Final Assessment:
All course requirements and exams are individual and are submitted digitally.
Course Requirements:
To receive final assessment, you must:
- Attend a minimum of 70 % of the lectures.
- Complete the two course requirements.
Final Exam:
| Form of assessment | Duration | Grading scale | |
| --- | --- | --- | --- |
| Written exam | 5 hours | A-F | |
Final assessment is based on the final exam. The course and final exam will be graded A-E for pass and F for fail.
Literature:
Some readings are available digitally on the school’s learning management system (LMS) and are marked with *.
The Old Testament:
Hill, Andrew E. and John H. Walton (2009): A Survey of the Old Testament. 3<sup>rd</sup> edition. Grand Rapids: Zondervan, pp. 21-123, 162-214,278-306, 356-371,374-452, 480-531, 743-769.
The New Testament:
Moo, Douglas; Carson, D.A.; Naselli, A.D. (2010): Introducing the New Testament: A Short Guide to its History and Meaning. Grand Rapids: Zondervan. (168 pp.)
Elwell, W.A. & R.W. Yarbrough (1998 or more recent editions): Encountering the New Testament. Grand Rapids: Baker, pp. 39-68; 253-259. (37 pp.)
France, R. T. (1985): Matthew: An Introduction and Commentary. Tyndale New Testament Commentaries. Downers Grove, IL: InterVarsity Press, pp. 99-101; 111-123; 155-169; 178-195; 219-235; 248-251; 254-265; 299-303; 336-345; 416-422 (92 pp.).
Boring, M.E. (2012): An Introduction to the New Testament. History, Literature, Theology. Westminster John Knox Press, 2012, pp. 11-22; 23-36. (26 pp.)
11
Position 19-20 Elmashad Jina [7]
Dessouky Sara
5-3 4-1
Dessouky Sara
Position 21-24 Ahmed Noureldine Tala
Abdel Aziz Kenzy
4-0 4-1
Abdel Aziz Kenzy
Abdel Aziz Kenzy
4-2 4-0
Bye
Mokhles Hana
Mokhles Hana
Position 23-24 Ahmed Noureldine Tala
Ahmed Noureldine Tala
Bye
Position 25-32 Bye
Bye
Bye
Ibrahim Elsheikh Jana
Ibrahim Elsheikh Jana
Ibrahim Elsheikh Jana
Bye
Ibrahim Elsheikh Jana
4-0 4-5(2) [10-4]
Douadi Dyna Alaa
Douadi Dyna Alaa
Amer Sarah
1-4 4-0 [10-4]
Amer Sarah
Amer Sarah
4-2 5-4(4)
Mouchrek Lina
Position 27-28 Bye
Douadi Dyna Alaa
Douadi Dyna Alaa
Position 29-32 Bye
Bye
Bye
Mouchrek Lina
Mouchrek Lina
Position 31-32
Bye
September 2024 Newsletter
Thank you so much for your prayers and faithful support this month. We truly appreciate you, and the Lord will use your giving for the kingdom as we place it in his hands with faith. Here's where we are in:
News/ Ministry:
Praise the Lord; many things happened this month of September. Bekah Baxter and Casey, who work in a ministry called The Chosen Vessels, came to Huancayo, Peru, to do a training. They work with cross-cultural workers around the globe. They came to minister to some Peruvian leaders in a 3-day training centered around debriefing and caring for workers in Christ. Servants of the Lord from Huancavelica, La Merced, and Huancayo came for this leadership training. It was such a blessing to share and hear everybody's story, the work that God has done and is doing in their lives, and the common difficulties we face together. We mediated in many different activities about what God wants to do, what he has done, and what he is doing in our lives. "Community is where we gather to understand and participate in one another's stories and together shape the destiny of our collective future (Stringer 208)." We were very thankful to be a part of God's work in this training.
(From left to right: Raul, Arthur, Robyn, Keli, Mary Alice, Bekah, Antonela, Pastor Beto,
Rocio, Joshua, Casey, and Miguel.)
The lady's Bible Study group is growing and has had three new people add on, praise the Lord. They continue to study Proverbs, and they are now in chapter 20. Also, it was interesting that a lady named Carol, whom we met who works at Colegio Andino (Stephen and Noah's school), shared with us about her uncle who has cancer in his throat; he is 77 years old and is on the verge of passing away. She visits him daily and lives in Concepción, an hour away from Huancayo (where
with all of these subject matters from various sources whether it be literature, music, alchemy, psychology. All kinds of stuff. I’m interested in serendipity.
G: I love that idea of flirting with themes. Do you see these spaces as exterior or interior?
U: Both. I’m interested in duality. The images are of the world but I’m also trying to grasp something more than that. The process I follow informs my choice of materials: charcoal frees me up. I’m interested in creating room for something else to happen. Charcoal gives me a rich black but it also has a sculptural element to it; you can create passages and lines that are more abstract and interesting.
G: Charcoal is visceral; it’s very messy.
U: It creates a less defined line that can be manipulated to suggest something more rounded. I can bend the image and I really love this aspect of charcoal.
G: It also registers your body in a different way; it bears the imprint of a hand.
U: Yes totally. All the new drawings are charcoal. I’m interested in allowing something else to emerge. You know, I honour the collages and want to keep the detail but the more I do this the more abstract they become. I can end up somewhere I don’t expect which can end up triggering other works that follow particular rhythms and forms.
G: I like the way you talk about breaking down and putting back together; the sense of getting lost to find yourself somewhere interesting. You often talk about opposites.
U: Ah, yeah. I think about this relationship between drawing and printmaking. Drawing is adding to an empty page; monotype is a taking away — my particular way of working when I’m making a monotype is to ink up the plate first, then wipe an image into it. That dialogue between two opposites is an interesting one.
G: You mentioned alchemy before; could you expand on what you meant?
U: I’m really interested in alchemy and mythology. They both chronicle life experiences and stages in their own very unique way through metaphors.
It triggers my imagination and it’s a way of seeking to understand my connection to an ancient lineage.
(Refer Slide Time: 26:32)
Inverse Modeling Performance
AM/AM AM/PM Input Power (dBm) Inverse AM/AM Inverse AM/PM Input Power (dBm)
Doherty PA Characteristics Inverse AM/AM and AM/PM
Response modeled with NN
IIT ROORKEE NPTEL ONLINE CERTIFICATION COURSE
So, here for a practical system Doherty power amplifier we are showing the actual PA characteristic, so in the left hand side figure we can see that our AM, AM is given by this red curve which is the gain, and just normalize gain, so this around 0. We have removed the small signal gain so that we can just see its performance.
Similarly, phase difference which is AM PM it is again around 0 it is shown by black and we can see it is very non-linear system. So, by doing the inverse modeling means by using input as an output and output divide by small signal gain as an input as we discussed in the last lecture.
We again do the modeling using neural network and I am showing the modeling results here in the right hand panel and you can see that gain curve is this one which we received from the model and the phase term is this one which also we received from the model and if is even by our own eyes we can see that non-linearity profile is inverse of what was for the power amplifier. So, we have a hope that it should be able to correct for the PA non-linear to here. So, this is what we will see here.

-------

What to work on: Go line by line through the material above and return each one that includes "Position".

Result:
Position 19-20 Elmashad Jina [7]
Position 21-24 Ahmed Noureldine Tala
Position 23-24 Ahmed Noureldine Tala
Position 25-32 Bye
Position 27-28 Bye
Position 29-32 Bye
Position 31-32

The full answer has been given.